DORNO - Il primo caso accertato di Coronavirus nella nostra zona riguardava un dipendente della Ghibli di Dorno. Oggi l’azienda, dopo essersi fermata,  ha stipulato una polizza assicurativa per ognuno dei propri dipendenti nell’eventualità in cui dovessero contrarre il Coronavirus e manifestarne i sintomi. “In questo momento così complicato abbiamo voluto dare a tutti i dipendenti - spiega Giuseppe Riello, amministratore delegato di Ghibli - un sollievo e un aiuto. Tutti loro avranno, nel caso si dovessero ammalare di Coronavirus, una diaria giornaliera per tutti i giorni di assenza dal lavoro e rimborsi se dovessero avere bisogno di cure mediche. Lo abbiamo voluto fare perché riteniamo centrale la salute e il benessere dei nostri
dipendenti”. “Attualmente la produzione è operativa, con la parte amministrativa al 98% in smart working - racconta Riello - abbiamo utilizzato la possibilità di operare perché siamo collegati alle filiere essenziali. Perché al di là della paura, dobbiamo tutti renderci conto che se non si va avanti diventa difficile riprendersi e riprendere il lavoro”. “Quella di Pavia è una zona che è stata particolarmente colpita dal Covid-19, noi in Ghibli abbiamo avuto l’occasione di incontrare questo nemico invisibile molto presto, un nostro dipendente si era ammalato e abbiamo dovuto fermarci per qualche giorno. Ma ciò ci ha
permesso di partire preparati, in anticipo sugli altri e su tutti i decreti del Governo in tema
di sicurezza e tutela del lavoro”. “Il problema principale ora è l’interruzione della filiera. Il piccolo fornitore che
abitualmente ci fornisce parti lavorate è chiuso e non può rifornirci. Le filiere sono lunghe e complesse. Hanno lasciato aperte le imprese che si occupano di chimica, ma in realtà le imprese di pulizia hanno bisogno di tutti i prodotti, non solo di quelli chimici, dai panni alle spazzole, fino ai macchinari industriali”.

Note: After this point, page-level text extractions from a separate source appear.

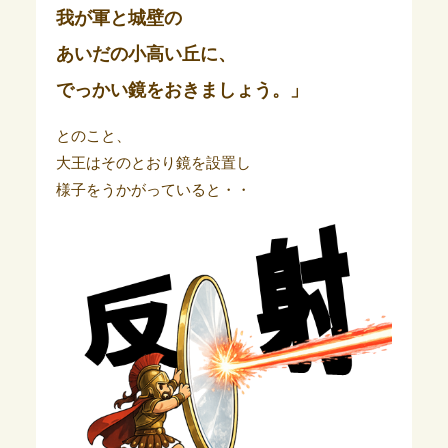
我が軍と城壁の
あいだの小高い丘に、
でっかい鏡をおきましょう。」
とのこと、
大王はそのとおり鏡を設置し
様子をうかがっていると・・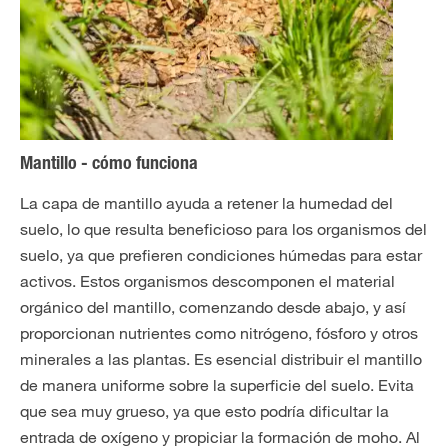
Mantillo - cómo funciona
La capa de mantillo ayuda a retener la humedad del
suelo, lo que resulta beneficioso para los organismos del
suelo, ya que prefieren condiciones húmedas para estar
activos. Estos organismos descomponen el material
orgánico del mantillo, comenzando desde abajo, y así
proporcionan nutrientes como nitrógeno, fósforo y otros
minerales a las plantas. Es esencial distribuir el mantillo
de manera uniforme sobre la superficie del suelo. Evita
que sea muy grueso, ya que esto podría dificultar la
entrada de oxígeno y propiciar la formación de moho. Al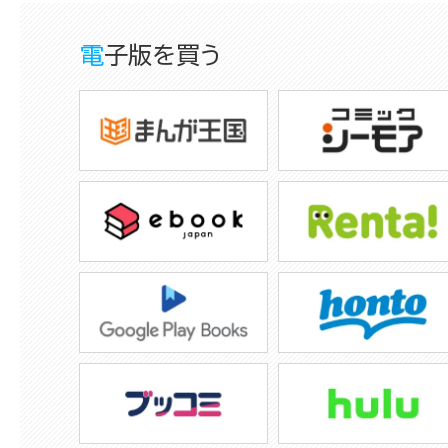
電子版を買う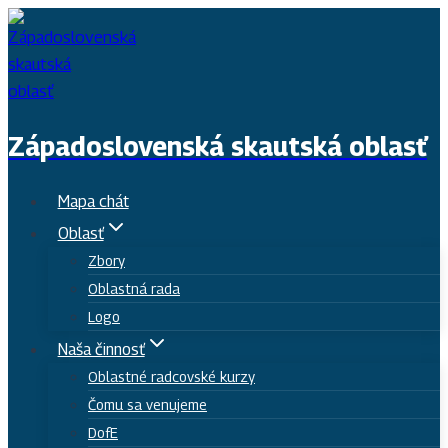
Skip
to
content
Západoslovenská skautská oblasť
Mapa chát
Oblasť
Zbory
Oblastná rada
Logo
Naša činnosť
Oblastné radcovské kurzy
Čomu sa venujeme
DofE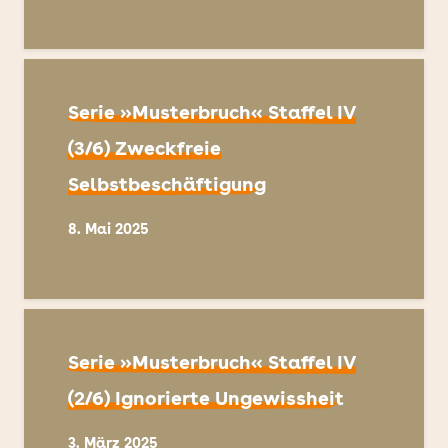
Serie »Musterbruch« Staffel IV
(3/6) Zweckfreie
Selbstbeschäftigung
8. Mai 2025
Serie »Musterbruch« Staffel IV
(2/6) Ignorierte Ungewissheit
3. März 2025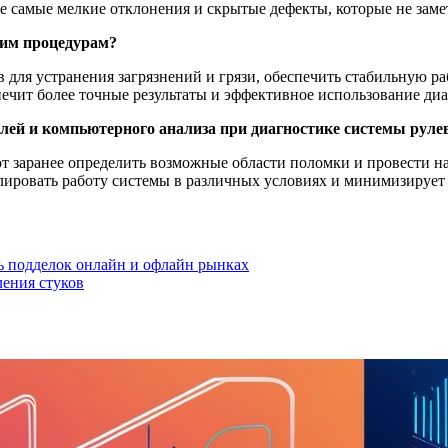
е самые мелкие отклонения и скрытые дефекты, которые не зам
ким процедурам?
 для устранения загрязнений и грязи, обеспечить стабильную р
ечит более точные результаты и эффективное использование диа
ей и компьютерного анализа при диагностике системы рулев
 заранее определить возможные области поломки и провести н
елировать работу системы в различных условиях и минимизируе
ь подделок онлайн и офлайн рынках
ления стуков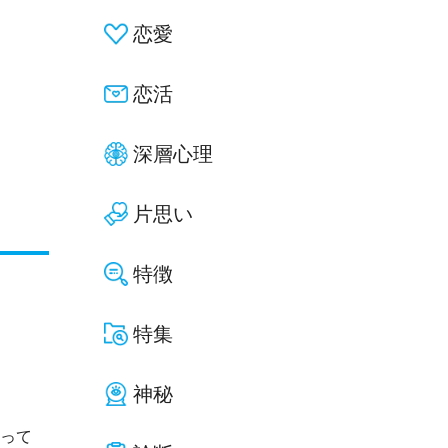
恋愛
恋活
深層心理
片思い
特徴
特集
神秘
なって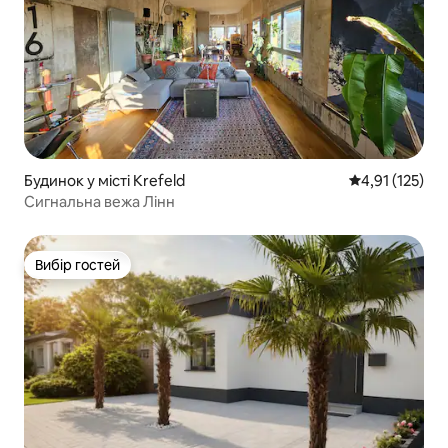
Будинок у місті Krefeld
Середня оцінка
4,91 (125)
Сигнальна вежа Лінн
Вибір гостей
Вибір гостей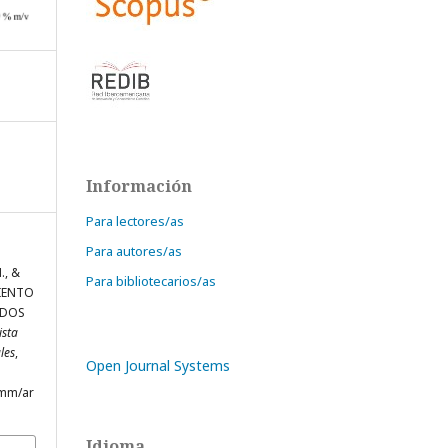
Información
Para lectores/as
Para autores/as
., &
Para bibliotecarios/as
MIENTO
ADOS
ista
les
,
Open Journal Systems
lmm/ar
Idioma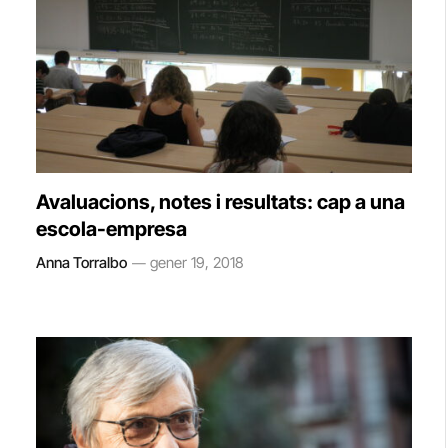
Avaluacions, notes i resultats: cap a una
escola-empresa
Anna Torralbo
gener 19, 2018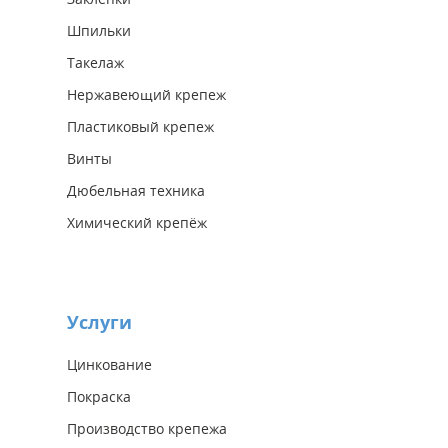
Шпильки
Такелаж
Нержавеющий крепеж
Пластиковый крепеж
Винты
Дюбельная техника
Химический крепёж
Услуги
Цинкование
Покраска
Производство крепежа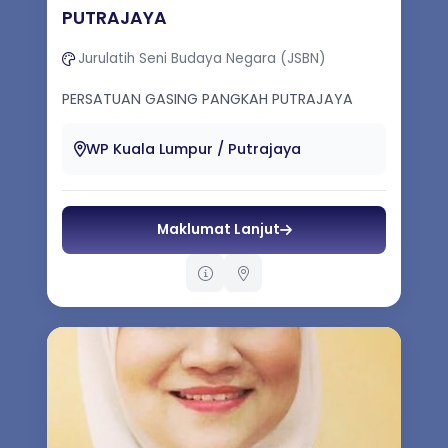
PUTRAJAYA
Jurulatih Seni Budaya Negara (JSBN)
PERSATUAN GASING PANGKAH PUTRAJAYA
WP Kuala Lumpur / Putrajaya
Maklumat Lanjut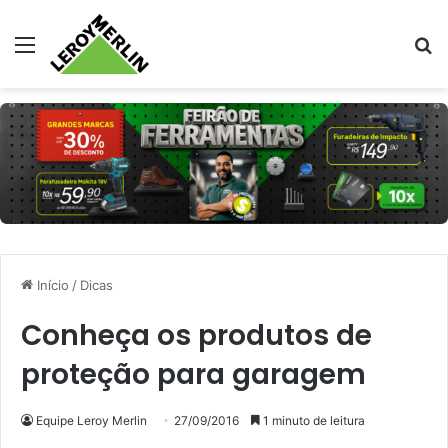
Menu
Pr
Início
/
Dicas
Conheça os produtos de
proteção para garagem
Equipe Leroy Merlin
27/09/2016
1 minuto de leitura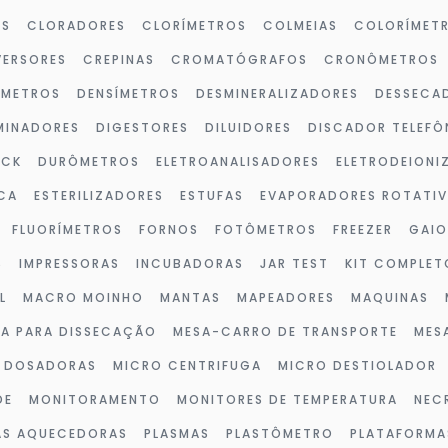
OS
CLORADORES
CLORÍMETROS
COLMEIAS
COLORÍMET
ERSORES
CREPINAS
CROMATÓGRAFOS
CRONÔMETROS
ÔMETROS
DENSÍMETROS
DESMINERALIZADORES
DESSECA
MINADORES
DIGESTORES
DILUIDORES
DISCADOR TELEFÔ
OCK
DURÔMETROS
ELETROANALISADORES
ELETRODEIONI
CA
ESTERILIZADORES
ESTUFAS
EVAPORADORES ROTATI
FLUORÍMETROS
FORNOS
FOTÔMETROS
FREEZER
GAIO
S
IMPRESSORAS
INCUBADORAS
JAR TEST
KIT COMPLET
L
MACRO MOINHO
MANTAS
MAPEADORES
MAQUINAS
A PARA DISSECAÇÃO
MESA-CARRO DE TRANSPORTE
MES
 DOSADORAS
MICRO CENTRIFUGA
MICRO DESTIOLADOR
DE
MONITORAMENTO
MONITORES DE TEMPERATURA
NEC
AS AQUECEDORAS
PLASMAS
PLASTÔMETRO
PLATAFORMA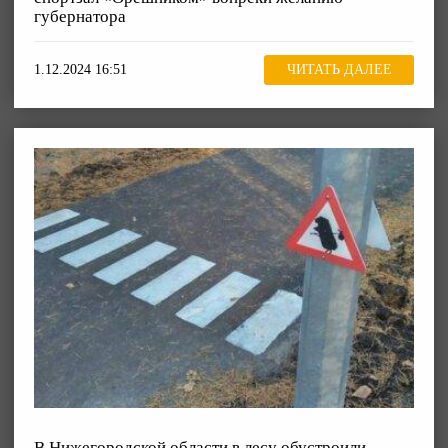
губернатора
1.12.2024 16:51
ЧИТАТЬ ДАЛЕЕ
В Нижегородской области в лесу обустроили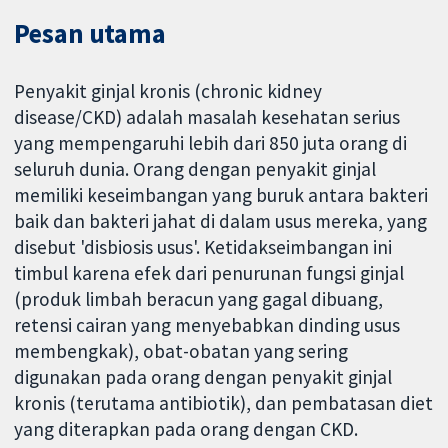
Pesan utama
Penyakit ginjal kronis (chronic kidney
disease/CKD) adalah masalah kesehatan serius
yang mempengaruhi lebih dari 850 juta orang di
seluruh dunia. Orang dengan penyakit ginjal
memiliki keseimbangan yang buruk antara bakteri
baik dan bakteri jahat di dalam usus mereka, yang
disebut 'disbiosis usus'. Ketidakseimbangan ini
timbul karena efek dari penurunan fungsi ginjal
(produk limbah beracun yang gagal dibuang,
retensi cairan yang menyebabkan dinding usus
membengkak), obat-obatan yang sering
digunakan pada orang dengan penyakit ginjal
kronis (terutama antibiotik), dan pembatasan diet
yang diterapkan pada orang dengan CKD.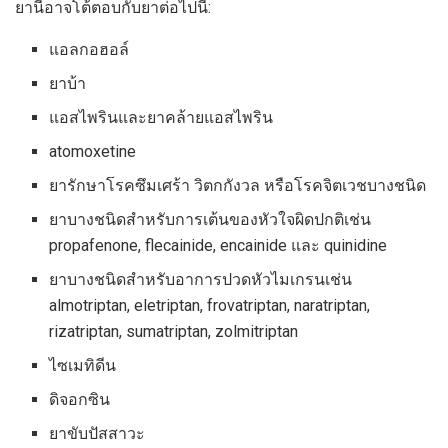
ยานี้อาจโต้ตอบกับยาต่อไปนี้:
แอลกอฮอล์
ยาบ้า
แอสไพรินและยาคล้ายแอสไพริน
atomoxetine
ยารักษาโรคซึมเศร้า วิตกกังวล หรือโรคจิตเวชบางชนิด
ยาบางชนิดสำหรับการเต้นของหัวใจผิดปกติเช่น
propafenone, flecainide, encainide และ quinidine
ยาบางชนิดสำหรับอาการปวดหัวไมเกรนเช่น
almotriptan, eletriptan, frovatriptan, naratriptan,
rizatriptan, sumatriptan, zolmitriptan
ไซเมทิดีน
ดิจอกซิน
ยาขับปัสสาวะ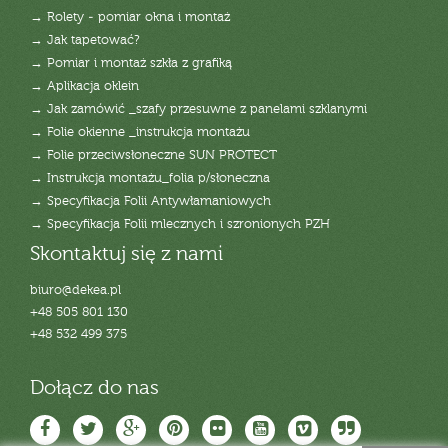
→ Rolety - pomiar okna i montaż
→ Jak tapetować?
→ Pomiar i montaż szkła z grafiką
→ Aplikacja oklein
→ Jak zamówić _szafy przesuwne z panelami szklanymi
→ Folie okienne _instrukcja montażu
→ Folie przeciwsłoneczne SUN PROTECT
→ Instrukcja montażu_folia p/słoneczna
→ Specyfikacja Folii Antywłamaniowych
→ Specyfikacja Folii mlecznych i szronionych PZH
Skontaktuj się z nami
biuro@dekea.pl
+48 505 801 130
+48 532 499 375
Dołącz do nas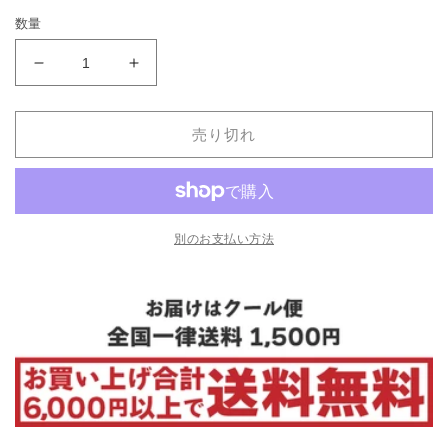
価
数量
格
あ
あ
っ
っ
さ
さ
売り切れ
り
り
鹿
鹿
児
児
島
島
豚
豚
別のお支払い方法
骨
骨
ラ
ラ
ー
ー
メ
メ
ン
ン
の
の
数
数
量
量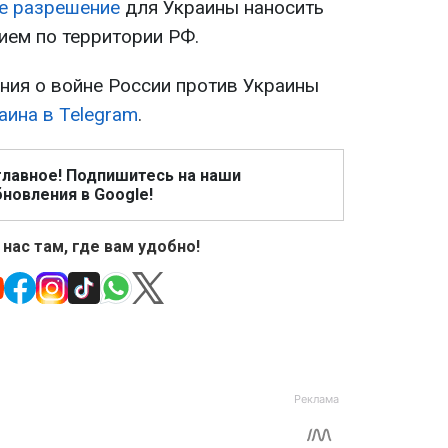
е разрешение
для Украины наносить
ем по территории РФ.
ия о войне России против Украины
аина в Telegram
.
главное! Подпишитесь на наши
новления в Google!
 нас там, где вам удобно!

“Si è creata una situazione anomala - continua Riello - come Afidamp, di cui sono presidente (l’associazione che unisce le varie anime della filiera della pulizia professionale in Italia), abbiamo scritto una lettera aperta indirizzata al Presidente del Consiglio, e stiamo agendo anche per chiedere, in una revisione della tabella di attività industriali cui è concesso di continuare a lavorare, che siano inseriti anche i produttori di macchine per la pulizia professionale”. “Andiamo avanti con il protocollo di sicurezza, avanti con le metodologie che abbiamo sviluppato in house, continuiamo il buon rapporto con i sindacati provinciali con i quali il confronto non è mai mancato. Avanti - conclude Giuseppe Riello - con il lavoro in sicurezza”.